Methods : Current-clamp recordings of identified α RGCs in flat-mount preparations were made from wildtype, OPN4-GFP and KCNG-cre-tdTomato mouse retinas. Light stimulation was used to define the subtype of RGC and to assess RGC modulation. RGCs were superfused with mercaptosuccinate (MCS, which blocks glutathione peroxidase and increases oxidizing species). Additional agents, some applied via the patch electrode, include, H₂O₂, catalase and antimycin A.

Results : ON sustained RGCs produced 19.3 ± 4.0 spikes at a peak rate of 59.9 ± 5.4 Hz in response to a 1 second light stimulus under control conditions, and responded to MCS superfusion with a reduced number of spikes in response to light, 11.2 ± 3.6, at a peak rate of 28.4 ± 5.1 Hz (p<0.0005). ON transient RGCs under control conditions produced 4.7 ± 0.9 spikes in response to a 1 second light stimulus at a peak rate of 37.9 ± 5.4 Hz. In the presence of 1 mM MCS they produced 9.5 ± 1.6 spikes in response to light at a peak rate of 52.7 ± 8.1 Hz (p<0.05). Recordings from labeled OFF transient and sustained α cells, and unlabeled ON-OFF transient and sustained RGCs, also followed this trend suggesting that excitability of transient cells increases in response to elevated ROS.
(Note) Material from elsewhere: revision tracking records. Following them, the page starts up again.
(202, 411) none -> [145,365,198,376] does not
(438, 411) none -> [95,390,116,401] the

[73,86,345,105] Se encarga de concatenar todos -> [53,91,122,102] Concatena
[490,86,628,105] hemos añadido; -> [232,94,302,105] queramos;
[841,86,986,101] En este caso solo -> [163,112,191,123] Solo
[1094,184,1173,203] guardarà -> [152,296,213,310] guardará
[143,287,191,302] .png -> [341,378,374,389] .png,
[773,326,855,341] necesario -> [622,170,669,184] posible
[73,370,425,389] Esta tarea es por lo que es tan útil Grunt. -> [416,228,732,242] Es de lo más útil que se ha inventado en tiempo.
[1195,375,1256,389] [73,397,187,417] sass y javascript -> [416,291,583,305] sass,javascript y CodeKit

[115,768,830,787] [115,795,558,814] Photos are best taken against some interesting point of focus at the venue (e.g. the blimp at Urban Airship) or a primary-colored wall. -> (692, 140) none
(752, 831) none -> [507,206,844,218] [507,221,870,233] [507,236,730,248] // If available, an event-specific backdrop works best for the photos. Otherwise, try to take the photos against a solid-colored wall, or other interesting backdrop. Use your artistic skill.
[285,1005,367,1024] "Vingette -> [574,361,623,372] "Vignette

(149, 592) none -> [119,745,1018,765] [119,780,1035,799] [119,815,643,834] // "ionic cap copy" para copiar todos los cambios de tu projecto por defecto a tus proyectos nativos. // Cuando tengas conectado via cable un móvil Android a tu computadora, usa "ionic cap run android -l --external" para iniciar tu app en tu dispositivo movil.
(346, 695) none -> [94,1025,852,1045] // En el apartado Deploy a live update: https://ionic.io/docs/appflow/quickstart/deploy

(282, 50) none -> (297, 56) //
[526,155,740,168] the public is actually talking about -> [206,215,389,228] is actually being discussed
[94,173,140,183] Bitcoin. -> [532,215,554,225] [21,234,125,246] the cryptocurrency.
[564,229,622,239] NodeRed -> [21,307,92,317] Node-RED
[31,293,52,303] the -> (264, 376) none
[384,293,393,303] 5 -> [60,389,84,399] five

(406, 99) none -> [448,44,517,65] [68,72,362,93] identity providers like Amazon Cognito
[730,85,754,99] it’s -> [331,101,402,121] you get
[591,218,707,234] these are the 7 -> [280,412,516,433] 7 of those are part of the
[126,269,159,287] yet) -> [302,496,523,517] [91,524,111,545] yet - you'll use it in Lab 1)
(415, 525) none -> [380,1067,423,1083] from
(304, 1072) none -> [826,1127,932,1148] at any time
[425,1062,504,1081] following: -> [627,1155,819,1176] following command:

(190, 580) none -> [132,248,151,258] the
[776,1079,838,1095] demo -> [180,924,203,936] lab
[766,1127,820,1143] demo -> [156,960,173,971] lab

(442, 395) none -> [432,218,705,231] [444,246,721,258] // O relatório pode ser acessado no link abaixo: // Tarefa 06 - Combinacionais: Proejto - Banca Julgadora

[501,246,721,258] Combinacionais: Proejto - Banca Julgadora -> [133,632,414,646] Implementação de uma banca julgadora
Conclusions : These results show that RGC excitability is strongly altered by reactive oxidative species. Increased levels of oxidants increased transient RGC spiking and reduced sustained RGC spike rates. Further investigations aim to provide an explanation for the opposing actions of oxidant stress on transient and sustained RGCs. Examination of changes to voltage-gated Na and K channels, other ion channels, as well as excitatory and inhibitory synaptic inputs, that may underlie the oxidative modulation of excitability, are warranted.

This is a 2020 ARVO Annual Meeting abstract.